Je suis allée à Aix de base pour mes études, avec le Master géographie et montagne. Ce master me plaisait vraiment et j’ai commencé à regarder les clubs qui pourraient m’accueillir aux alentours. J’ai vu qu’à Aix il y avait des athlètes comme Claire Palou et Christophe Lemaître et je me suis dit que ce club devait savoir y faire avec les athlètes de haut-niveau. Le feeling est très bien passé et j’ai signé au club. J’ai un super coach et un super groupe avec qui cela marche bien. Je ne pouvais pas espérer mieux. Mon coach est l’entraîneur de demi-fond du club.
Lire aussi : Manon Trapp : “Il faut rendre le 5000 m plus attractif en France”
DIFFICILE DE DIRE CE QUE JE PEUX VISER AUX EUROPE
J’ai du mal a viser quelque chose aux Europe de cross à Dublin. Le podium est sans doute ambitieux, mais je m’en rend pas compte. Il y a une fille comme Nadia Battocletti qui a fait les JO (NDLR : 7e de la finale du 5000 m). Elle devrait arriver première. Mais je ne me rend pas compte du gap qu’il peut y avoir. Je sais juste que j’ai fait 9e chez les juniors, il y a deux ans.

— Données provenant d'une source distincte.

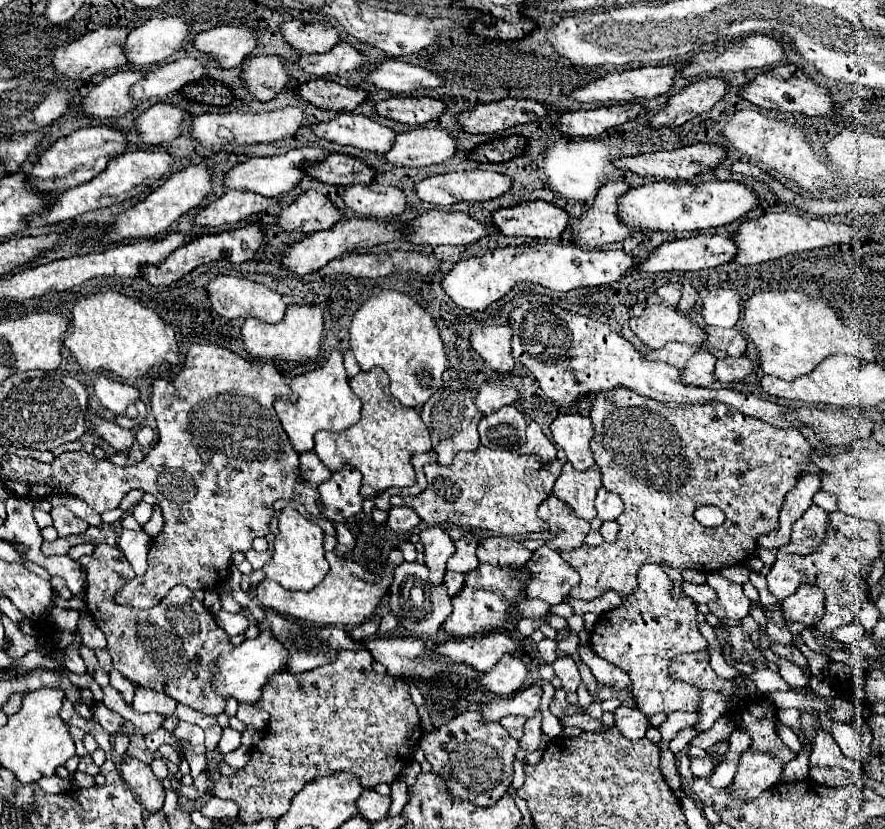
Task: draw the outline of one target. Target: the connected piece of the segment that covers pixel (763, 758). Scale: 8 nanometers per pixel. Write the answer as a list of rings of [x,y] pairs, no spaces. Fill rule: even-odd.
[[[745,752],[739,758],[737,774],[727,790],[735,800],[755,800],[761,792],[779,782],[781,768],[783,766],[773,760],[771,754]]]

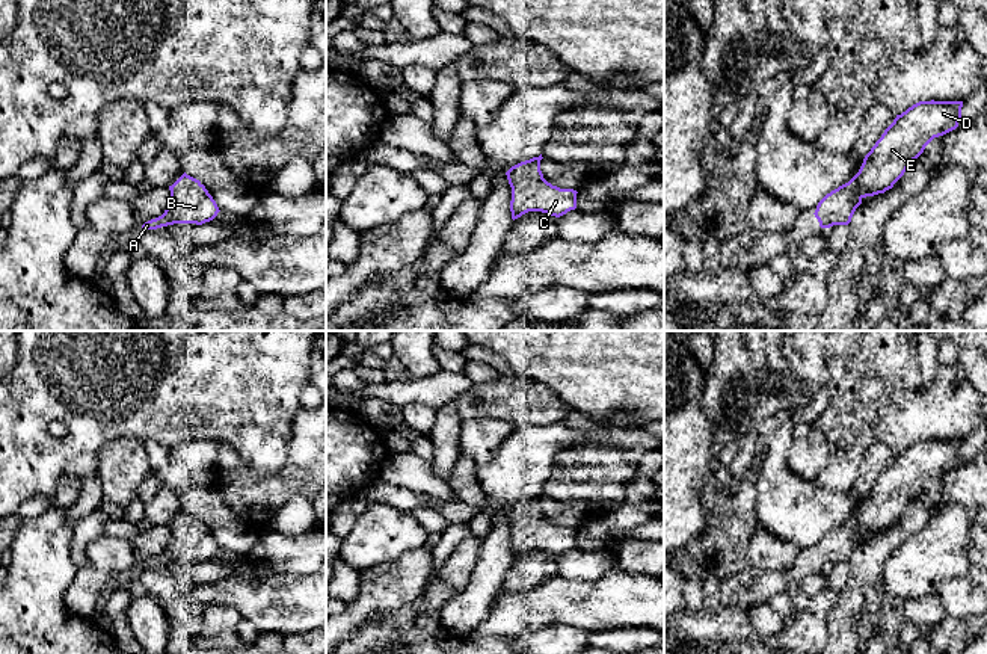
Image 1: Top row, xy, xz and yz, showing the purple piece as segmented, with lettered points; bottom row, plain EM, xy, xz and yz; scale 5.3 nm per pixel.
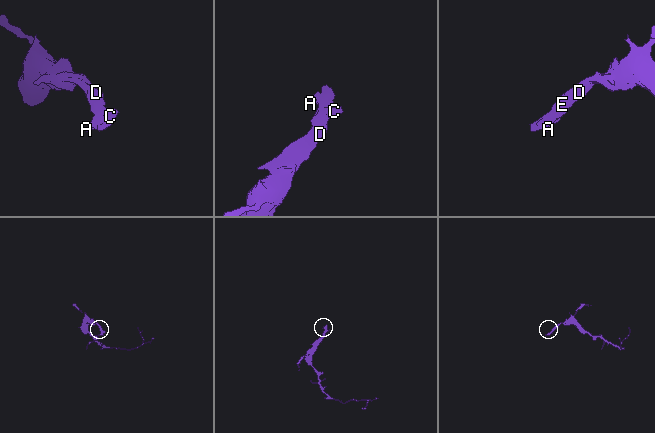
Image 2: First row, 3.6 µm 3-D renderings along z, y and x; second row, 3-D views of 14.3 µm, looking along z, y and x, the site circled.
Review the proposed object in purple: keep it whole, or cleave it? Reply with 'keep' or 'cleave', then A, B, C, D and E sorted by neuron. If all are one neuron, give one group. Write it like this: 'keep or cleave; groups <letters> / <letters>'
keep; groups A B C D E

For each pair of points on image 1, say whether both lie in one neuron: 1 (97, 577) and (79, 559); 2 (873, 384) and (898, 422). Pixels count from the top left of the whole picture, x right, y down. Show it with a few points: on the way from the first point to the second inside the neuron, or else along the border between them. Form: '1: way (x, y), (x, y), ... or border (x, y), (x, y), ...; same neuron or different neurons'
1: border (101, 533), (86, 546), (85, 562), (77, 568); different neurons
2: border (918, 388), (901, 388), (870, 428); different neurons

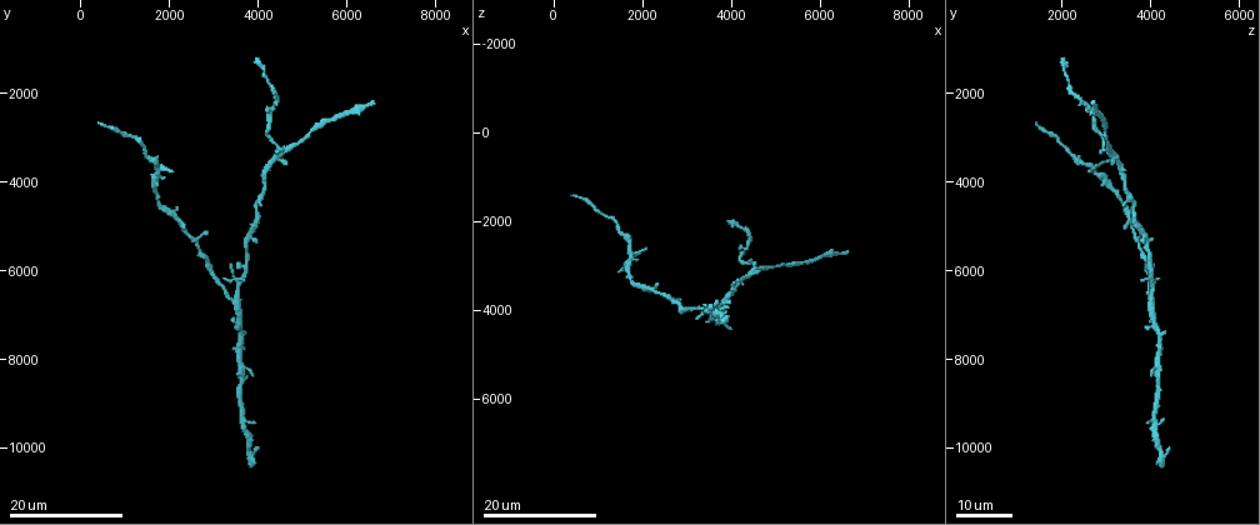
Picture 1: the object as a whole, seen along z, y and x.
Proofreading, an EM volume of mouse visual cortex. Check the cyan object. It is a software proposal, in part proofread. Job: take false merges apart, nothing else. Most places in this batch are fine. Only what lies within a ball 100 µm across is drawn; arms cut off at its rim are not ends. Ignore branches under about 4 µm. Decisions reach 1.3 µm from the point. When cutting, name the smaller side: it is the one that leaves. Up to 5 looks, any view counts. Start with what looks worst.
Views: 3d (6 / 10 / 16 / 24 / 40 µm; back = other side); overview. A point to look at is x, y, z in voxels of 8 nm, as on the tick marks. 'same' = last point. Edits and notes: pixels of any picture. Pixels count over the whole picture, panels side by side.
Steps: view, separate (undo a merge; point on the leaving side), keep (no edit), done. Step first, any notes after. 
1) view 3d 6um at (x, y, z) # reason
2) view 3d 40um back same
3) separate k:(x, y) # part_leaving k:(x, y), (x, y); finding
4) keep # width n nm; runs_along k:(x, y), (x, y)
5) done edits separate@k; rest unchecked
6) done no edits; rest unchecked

view 3d 24um at (3650, 6250, 4000) # looks like a crossing

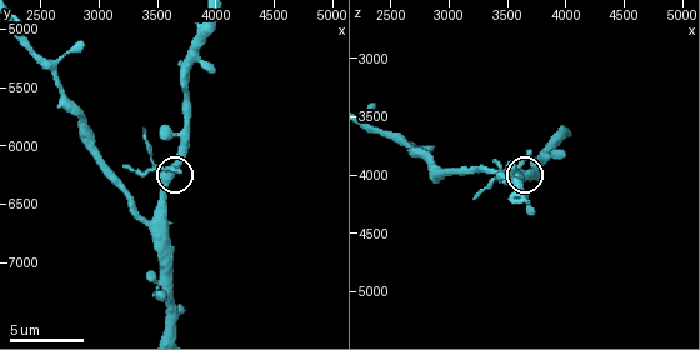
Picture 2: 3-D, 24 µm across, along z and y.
view 3d 6um same # zoom in

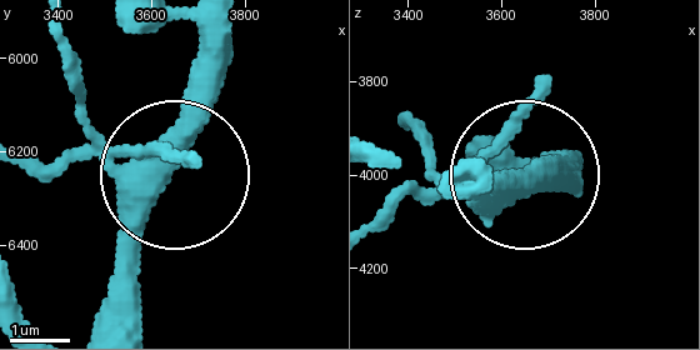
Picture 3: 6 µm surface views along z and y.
keep # arms 5; runs_along 3:(136, 284), (136, 230), (171, 175), (121, 155), (76, 100); one cell here

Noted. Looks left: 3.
view 3d 24um at (1800, 3750, 2700) # looks like a crossing

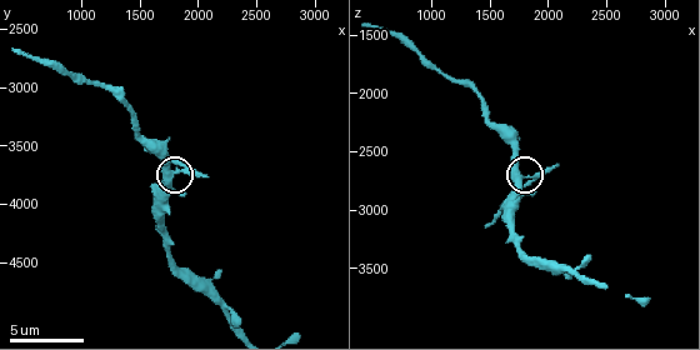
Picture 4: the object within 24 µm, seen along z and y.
view 3d 10um at (1740, 3740, 2700)

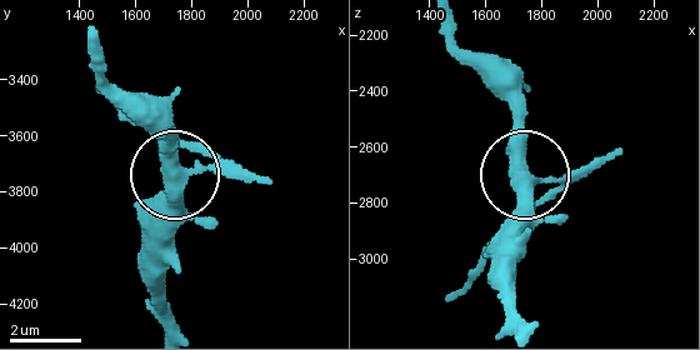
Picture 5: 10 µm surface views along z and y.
keep # arms 4; continuous, no second cell

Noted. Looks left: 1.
view 3d 10um at (980, 2940, 1760) # thick turns thin

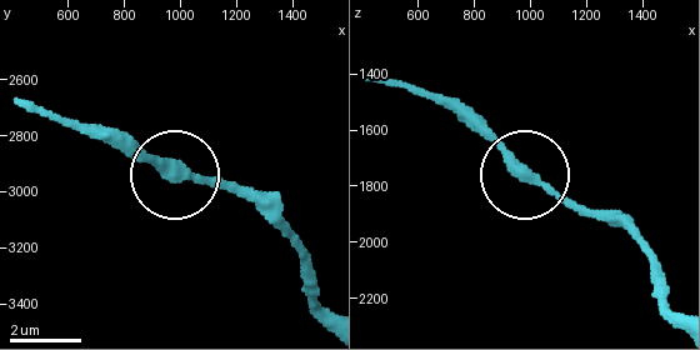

Je voudrais faire mieux que cette place faite. Après ce cross, je verrais ce que je fais en fonction de comment je me sens. Si je continue les compétitions, je basculerai sans doute sur la route. Pour essayer de battre le record de France sur 5 et 10 kilomètres chez les Espoirs. Je peux le faire seulement si je me sens bien et que j’ai envie de faire des compétitions. Sinon je coupe et je reprend pour la prochaine saison de cross.
MANON TRAPP – NE PAS ETRE TROP GOURMANDE CET HIVER
Il ne faut pas être trop gourmand dans l’effort, car les prochains cross sont dans trois mois. C’est seulement au sortir des Europe que je verrai ma forme. Il y a toujours cet objectif cet été de battre mon record sur le 5000 m piste. Il y a pas mal d’échéances internationales qui me motive cet été. Je vais m’engager pour essayer de décrocher des sélections. Battre mon record et trouver une belle course, car, que ce soit aux France ou aux Europe Espoirs cet été, c’était deux courses de championnats, où les conditions ne sont pas bonnes.
Je mène toute la course aux Elites et aux Europe, cela reste aussi une course tactique, où cela accélère au fil de de l’épreuve. On ne vise pas le chrono sur ces courses. Sur une course régulière j’aurais pu faire mieux que ces 15’52. Il ne faut pas oublier que je n’ai fait que trois 5000 m dans ma vie. Je vais gagner de l’expérience sur ces courses, en sachant mieux les gérer. Après, je ne sais pas trop ce que je peux valloir sur piste actuellement, car je suis focalisée sur les labours.